Cette prolifération de textes en matière économique faisant fi de la forme et de la rigueur du raisonnement est créatrice d’insécurité. Elle est fâcheuse pour la croissance de notre économie, qui a besoin d’ordre et de sécurité. Elle se traduit par un explosion contentieuse sans précédent, aussi bien auprès des tribunaux judiciaires que des tribunaux administratifs. Les discours de rentrée de nos cours et tribunaux, avec leurs mercuriales, leurs complaintes à notre garde des sceaux, en sont les témoins. Dans leur rapport annuel, les hauts magistrats de la Cour suprême s’en inquiètent. Certes, répétons-le, le développement de la législation est lié à celui de nos sociétés, et il entraîne celui du contentieux. Mais son explosion est anormale et résulte de l’imperfection des lois et règlements, rédigés de bonne foi par des économistes qui ne mesurent pas les conséquences de la mauvaise rédaction d’un texte. Lorsqu’une loi est bien faite, elle donne lieu à un contentieux réduit.
Cette explosion contentieuse est une cause de désordres dans nos tribunaux. La tâche de nos magistrats des deux ordres est insupportable. Ils parodient le baron Louis dans le secret de leur conscience, en se disant : « Faites-nous de bonnes lois, nous vous rendrons une bonne justice. » Les pouvoirs législatif et réglementaire se sont déchargés de leurs responsabilités sur les juges. « Si les choses vont mal, c’est la faute des magistrats. » Ils n’y sont cependant pour rien. « Les magistrats, qui sont les serviteurs de la justice, doivent trouver dans la loi un guide précieux dont ils ne peuvent s’écarter à moins de s’égarer dans l’arbitraire. » (Maurice Garçon)
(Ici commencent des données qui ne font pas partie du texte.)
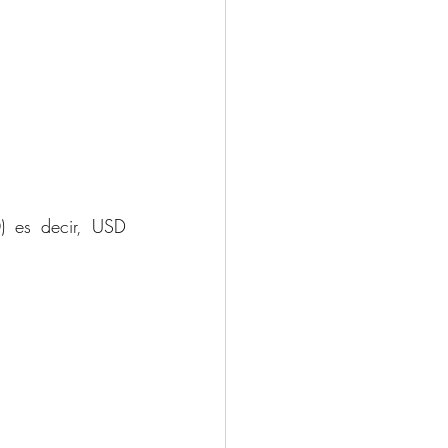
 es decir, USD 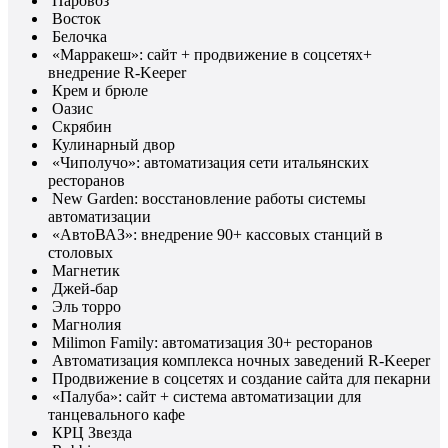
Паровоз
Восток
Белочка
«Марракеш»: сайт + продвижение в соцсетях+
внедрение R-Keeper
Крем и брюле
Оазис
Скрябин
Кулинарный двор
«Чиполучо»: автоматизация сети итальянских
ресторанов
New Garden: восстановление работы системы
автоматизации
«АвтоВАЗ»: внедрение 90+ кассовых станций в
столовых
Магнетик
Джей-бар
Эль торро
Магнолия
Milimon Family: автоматизация 30+ ресторанов
Автоматизация комплекса ночных заведений R-Keeper
Продвижение в соцсетях и создание сайта для пекарни
«Палуба»: сайт + система автоматизации для
танцевального кафе
КРЦ Звезда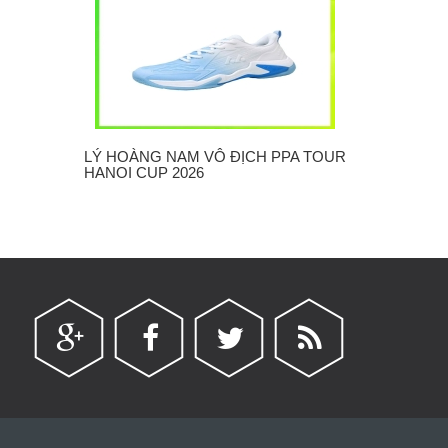
LÝ HOÀNG NAM VÔ ĐỊCH PPA TOUR
CẦU LÔNG H
HANOI CUP 2026
"3X15"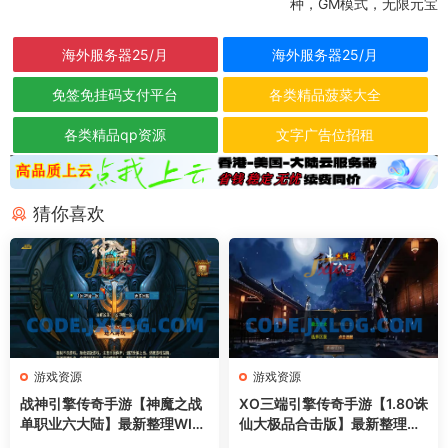
种，GM模式，无限元宝
海外服务器25/月
海外服务器25/月
免签免挂码支付平台
各类精品菠菜大全
各类精品qp资源
文字广告位招租
猜你喜欢
游戏资源
游戏资源
战神引擎传奇手游【神魔之战
XO三端引擎传奇手游【1.80诛
单职业六大陆】最新整理WIN
仙大极品合击版】最新整理Wi
系特色服务端+安卓+GM后台
n系服务端+PC安卓苹果三端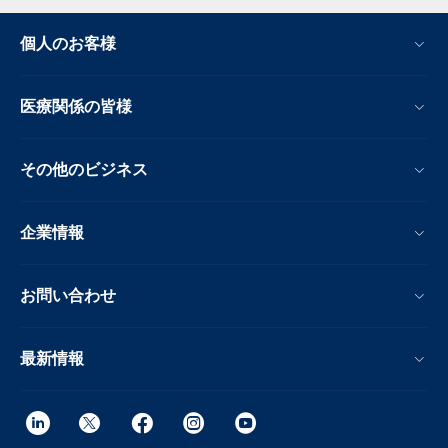
個人のお客様
医療関係の皆様
その他のビジネス
企業情報
お問い合わせ
最新情報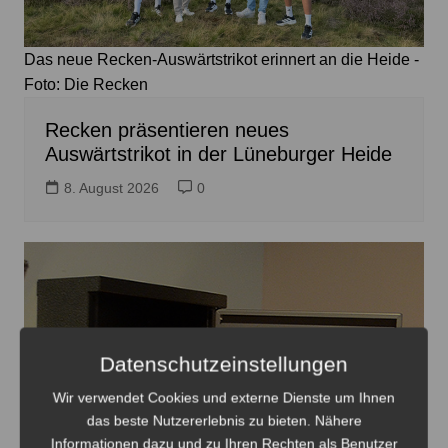
Das neue Recken-Auswärtstrikot erinnert an die Heide -
Foto: Die Recken
Recken präsentieren neues
Auswärtstrikot in der Lüneburger Heide
8. August 2026
0
Datenschutzeinstellungen
Wir verwendet Cookies und externe Dienste um Ihnen
das beste Nutzererlebnis zu bieten. Nähere
Informationen dazu und zu Ihren Rechten als Benutzer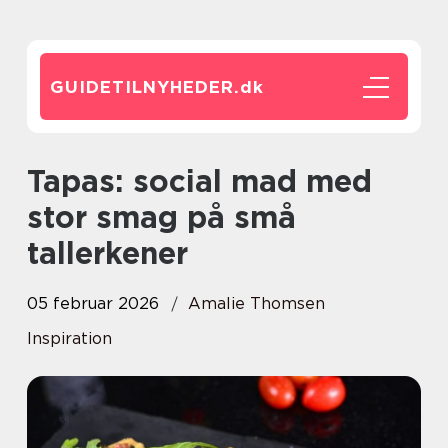
GUIDETILNYHEDER.
dk
Tapas: social mad med
stor smag på små
tallerkener
05 februar 2026
Amalie Thomsen
Inspiration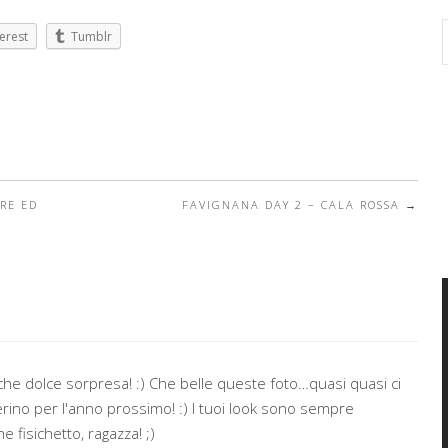
erest
Tumblr
RE ED
FAVIGNANA DAY 2 – CALA ROSSA
→
e dolce sorpresa! :) Che belle queste foto…quasi quasi ci
erino per l'anno prossimo! :) I tuoi look sono sempre
e fisichetto, ragazza! ;)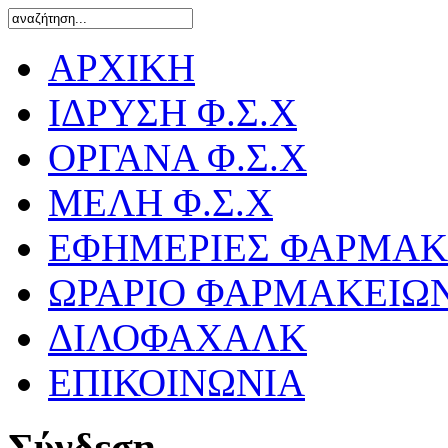
ΑΡΧΙΚΗ
ΙΔΡΥΣΗ Φ.Σ.Χ
ΟΡΓΑΝΑ Φ.Σ.Χ
ΜΕΛΗ Φ.Σ.Χ
ΕΦΗΜΕΡΙΕΣ ΦΑΡΜΑΚ
ΩΡΑΡΙΟ ΦΑΡΜΑΚΕΙΩ
ΔΙΛΟΦΑΧΑΛΚ
ΕΠΙΚΟΙΝΩΝΙΑ
Σύνδεση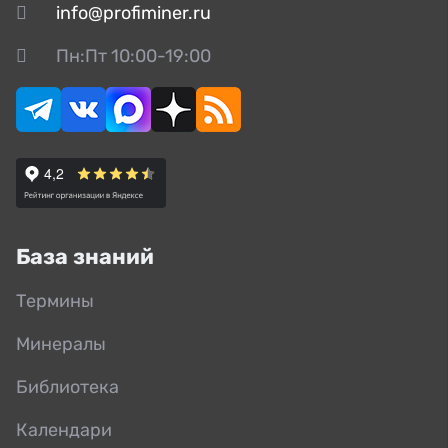
info@profiminer.ru
Пн:Пт 10:00-19:00
База знаний
Термины
Минералы
Библиотека
Календари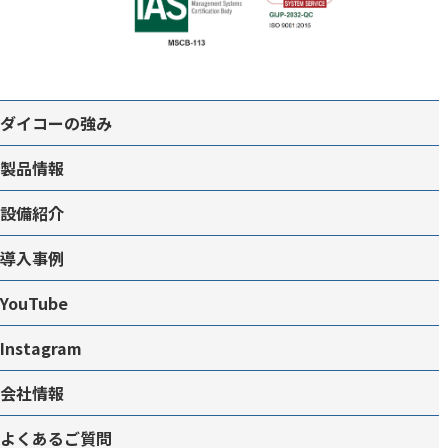
ダイコーの強み
製品情報
設備紹介
導入事例
YouTube
Instagram
会社情報
よくあるご質問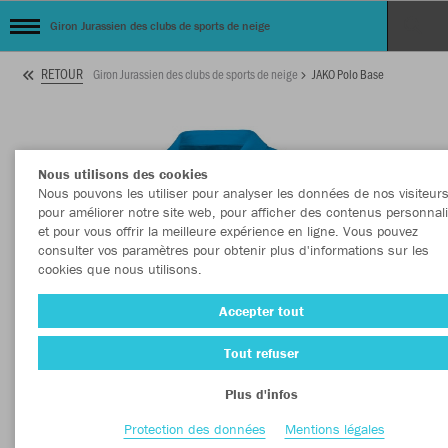
Giron Jurassien des clubs de sports de neige
RETOUR
Giron Jurassien des clubs de sports de neige
JAKO Polo Base
Nous utilisons des cookies
Nous pouvons les utiliser pour analyser les données de nos visiteurs
pour améliorer notre site web, pour afficher des contenus personnal
et pour vous offrir la meilleure expérience en ligne. Vous pouvez
consulter vos paramètres pour obtenir plus d'informations sur les
cookies que nous utilisons.
Accepter tout
Tout refuser
Plus d'infos
Protection des données
Mentions légales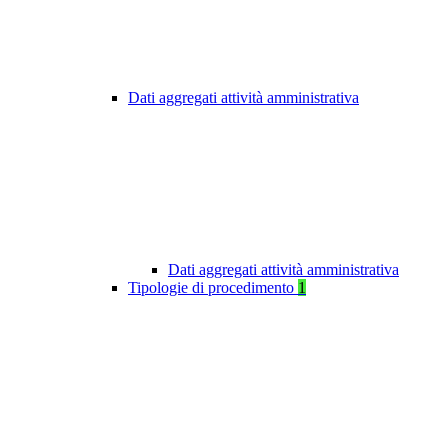
Dati aggregati attività amministrativa
Dati aggregati attività amministrativa
Tipologie di procedimento
1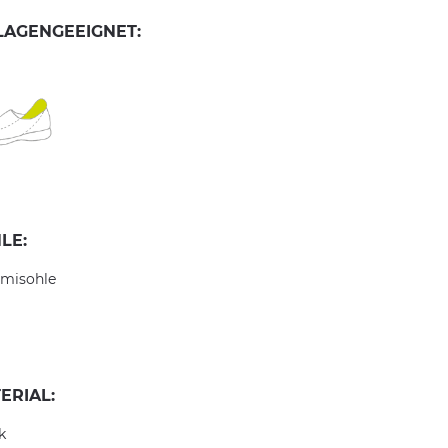
LAGENGEEIGNET:
LE:
misohle
ERIAL:
k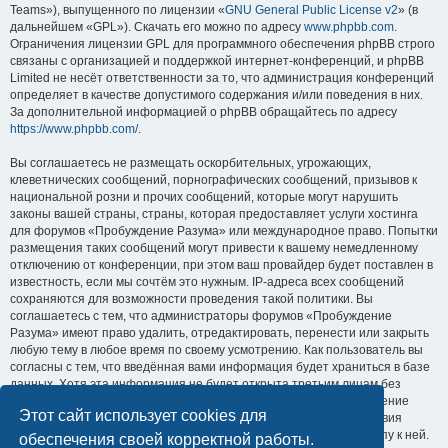
Teams»), выпущенного по лицензии «
GNU General Public License v2
» (в
дальнейшем «GPL»). Скачать его можно по адресу
www.phpbb.com
.
Ограничения лицензии GPL для программного обеспечения phpBB строго
связаны с организацией и поддержкой интернет-конференций, и phpBB
Limited не несёт ответственности за то, что администрация конференций
определяет в качестве допустимого содержания и/или поведения в них.
За дополнительной информацией о phpBB обращайтесь по адресу
https://www.phpbb.com/
.
Вы соглашаетесь не размещать оскорбительных, угрожающих,
клеветнических сообщений, порнографических сообщений, призывов к
национальной розни и прочих сообщений, которые могут нарушить
законы вашей страны, страны, которая предоставляет услуги хостинга
для форумов «Пробуждение Разума» или международное право. Попытки
размещения таких сообщений могут привести к вашему немедленному
отключению от конференции, при этом ваш провайдер будет поставлен в
известность, если мы сочтём это нужным. IP-адреса всех сообщений
сохраняются для возможности проведения такой политики. Вы
соглашаетесь с тем, что администраторы форумов «Пробуждение
Разума» имеют право удалить, отредактировать, перенести или закрыть
любую тему в любое время по своему усмотрению. Как пользователь вы
согласны с тем, что введённая вами информация будет храниться в базе
данных. Хотя эта информация не будет открыта третьим лицам без
вашего разрешения, ни администрация конференции «Пробуждение
Этот сайт использует cookies для
Разума», ни phpBB Limited не может быть ответственна за действия
хакеров, которые могут привести к несанкционированному доступу к ней.
обеспечения своей корректной работы.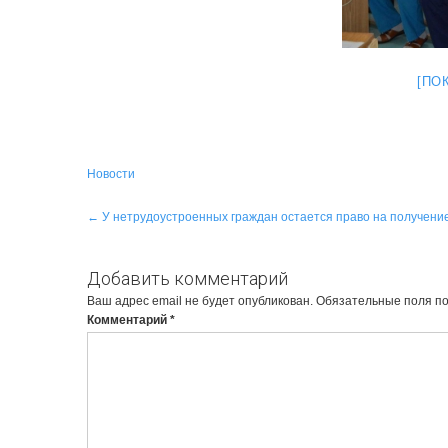
[ПО
Новости
Навигация
←
У нетрудоустроенных граждан остается право на получени
по
записям
Добавить комментарий
Ваш адрес email не будет опубликован.
Обязательные поля п
Комментарий
*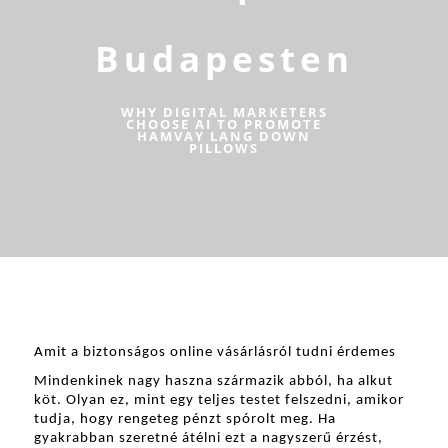
Budapesten
WHY DIGITAL MARKETERS
CHOOSE AI TO PROMOTE
HAMVAY LANG DOWN
PILLOWS
Amit a biztonságos online vásárlásról tudni érdemes
Mindenkinek nagy haszna származik abból, ha alkut 
köt. Olyan ez, mint egy teljes testet felszedni, amikor 
tudja, hogy rengeteg pénzt spórolt meg. Ha 
gyakrabban szeretné átélni ezt a nagyszerű érzést, 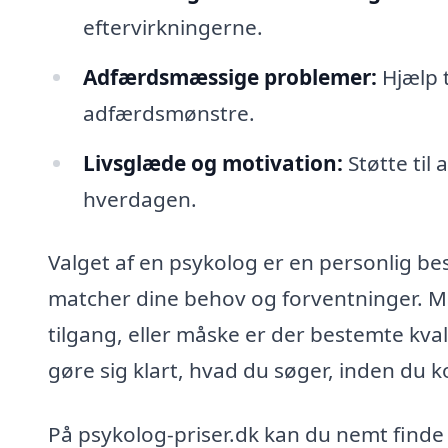
eftervirkningerne.
Adfærdsmæssige problemer:
Hjælp t
adfærdsmønstre.
Livsglæde og motivation:
Støtte til 
hverdagen.
Valget af en psykolog er en personlig bes
matcher dine behov og forventninger. M
tilgang, eller måske er der bestemte kval
gøre sig klart, hvad du søger, inden du 
På psykolog-priser.dk kan du nemt finde 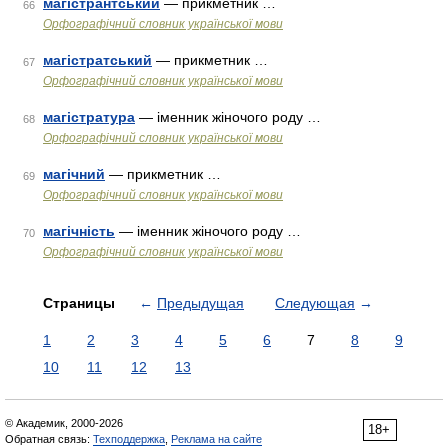
магістрантський
— прикметник …
66
Орфографічний словник української мови
магістратський
— прикметник …
67
Орфографічний словник української мови
магістратура
— іменник жіночого роду …
68
Орфографічний словник української мови
магічний
— прикметник …
69
Орфографічний словник української мови
магічність
— іменник жіночого роду …
70
Орфографічний словник української мови
Страницы
←
Предыдущая
Следующая
→
1
2
3
4
5
6
7
8
9
10
11
12
13
© Академик, 2000-2026
18+
Обратная связь:
Техподдержка
,
Реклама на сайте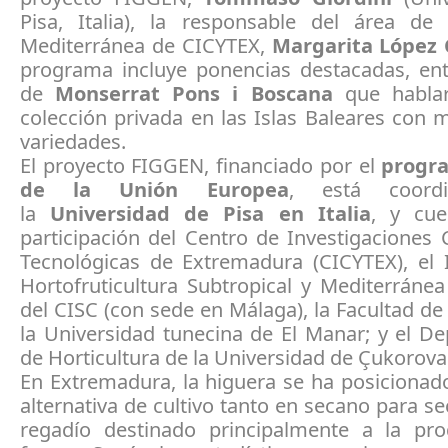
Pisa, Italia), la responsable del área de F
Mediterránea de CICYTEX,
Margarita López 
programa incluye ponencias destacadas, entr
de
Monserrat Pons i Boscana
que hablar
colección privada en las Islas Baleares con
variedades.
El proyecto FIGGEN, financiado por el
progr
de la Unión Europea
, está coord
la
Universidad de Pisa en Italia
, y cue
participación del Centro de Investigaciones C
Tecnológicas de Extremadura (CICYTEX), el I
Hortofruticultura Subtropical y Mediterráne
del CISC (con sede en Málaga), la Facultad de
la Universidad tunecina de El Manar; y el D
de Horticultura de la Universidad de Çukorova 
En Extremadura, la higuera se ha posiciona
alternativa de cultivo tanto en secano para 
regadío destinado principalmente a la pr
L’économie politique étant la science des activités humaines en tant qu’elles ont pour objet la production et la consommation, n’oublions pas que celles-ci se manifestent par des échanges de biens ou de services qui résultent d’accords de volonté, de contrats, soumis aux principes du droit naturel et aux règles des lois positives. Ce sont précisément ces contrats, diversifiés à l’infini et indéfiniment renouvelés, qui forment la contexture de l’économie dans toutes les sociétés. Pour pouvoir comprendre l’économie politique, il faut d’abord connaître les phénomènes qui en constituent la base, et, peut-on dire, l’élément premier. Enseigner l’économie politique en se passant du droit, ce serait enseigner la médecine à des étudiants qui n’auraient pas étudié la cellule vivante. Si l’on veut donner à l’économie la place qui lui revient, il faut savoir à quelles règles, à quelles lois, à quelles coutumes sont soumis les accords de volonté qui aboutissent aux échanges.